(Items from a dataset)
========================================
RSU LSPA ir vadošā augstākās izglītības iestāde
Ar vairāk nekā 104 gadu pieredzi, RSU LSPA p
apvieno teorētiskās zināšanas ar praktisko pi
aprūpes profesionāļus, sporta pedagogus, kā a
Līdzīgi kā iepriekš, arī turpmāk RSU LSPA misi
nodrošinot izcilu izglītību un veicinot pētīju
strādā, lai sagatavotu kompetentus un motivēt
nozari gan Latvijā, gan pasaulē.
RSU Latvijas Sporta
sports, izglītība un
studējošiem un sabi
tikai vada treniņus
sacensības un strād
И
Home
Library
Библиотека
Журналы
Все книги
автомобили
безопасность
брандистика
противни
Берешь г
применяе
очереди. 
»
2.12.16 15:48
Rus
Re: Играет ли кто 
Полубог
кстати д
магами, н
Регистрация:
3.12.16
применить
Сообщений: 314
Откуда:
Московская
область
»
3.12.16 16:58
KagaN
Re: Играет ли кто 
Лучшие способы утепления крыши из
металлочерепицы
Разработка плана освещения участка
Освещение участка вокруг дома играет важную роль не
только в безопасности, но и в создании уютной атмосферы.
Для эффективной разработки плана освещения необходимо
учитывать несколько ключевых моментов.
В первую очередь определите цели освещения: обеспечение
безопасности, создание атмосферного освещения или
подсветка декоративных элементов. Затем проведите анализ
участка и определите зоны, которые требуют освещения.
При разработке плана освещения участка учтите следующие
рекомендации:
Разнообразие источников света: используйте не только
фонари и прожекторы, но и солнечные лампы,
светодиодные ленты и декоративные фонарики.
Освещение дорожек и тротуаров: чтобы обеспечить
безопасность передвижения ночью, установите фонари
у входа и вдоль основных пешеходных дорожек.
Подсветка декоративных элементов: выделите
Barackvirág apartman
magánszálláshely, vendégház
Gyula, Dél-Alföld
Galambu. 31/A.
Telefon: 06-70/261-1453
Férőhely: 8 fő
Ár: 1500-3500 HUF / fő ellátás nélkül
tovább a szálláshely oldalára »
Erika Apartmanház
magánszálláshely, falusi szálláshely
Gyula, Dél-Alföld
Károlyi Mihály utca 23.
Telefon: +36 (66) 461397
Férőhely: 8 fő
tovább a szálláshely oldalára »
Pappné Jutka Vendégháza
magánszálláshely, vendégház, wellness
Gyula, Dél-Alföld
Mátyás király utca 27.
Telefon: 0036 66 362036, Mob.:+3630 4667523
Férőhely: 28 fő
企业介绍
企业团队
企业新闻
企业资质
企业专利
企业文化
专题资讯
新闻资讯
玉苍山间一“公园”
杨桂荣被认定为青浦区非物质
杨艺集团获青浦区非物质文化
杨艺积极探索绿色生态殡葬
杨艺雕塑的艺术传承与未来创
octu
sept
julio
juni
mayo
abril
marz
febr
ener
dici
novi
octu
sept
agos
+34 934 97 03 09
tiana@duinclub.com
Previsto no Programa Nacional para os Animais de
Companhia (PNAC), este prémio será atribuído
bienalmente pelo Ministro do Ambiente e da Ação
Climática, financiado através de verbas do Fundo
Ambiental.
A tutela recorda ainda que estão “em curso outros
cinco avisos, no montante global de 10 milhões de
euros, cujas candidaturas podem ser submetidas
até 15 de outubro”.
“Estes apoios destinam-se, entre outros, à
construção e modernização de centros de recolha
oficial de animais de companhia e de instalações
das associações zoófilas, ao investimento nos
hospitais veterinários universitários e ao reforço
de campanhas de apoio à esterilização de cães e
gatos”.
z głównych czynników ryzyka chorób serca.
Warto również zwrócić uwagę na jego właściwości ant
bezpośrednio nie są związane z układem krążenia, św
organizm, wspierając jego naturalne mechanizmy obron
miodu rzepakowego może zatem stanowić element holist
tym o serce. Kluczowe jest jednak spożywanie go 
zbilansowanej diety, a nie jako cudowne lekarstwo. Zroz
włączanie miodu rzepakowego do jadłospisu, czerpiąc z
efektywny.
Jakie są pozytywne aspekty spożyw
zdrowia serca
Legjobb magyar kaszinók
========================================
# Task brief
All lines of the entries above where "безопасность" turns up should be reported.

# Your solution
безопасность
безопасность передвижения ночью, установите фонари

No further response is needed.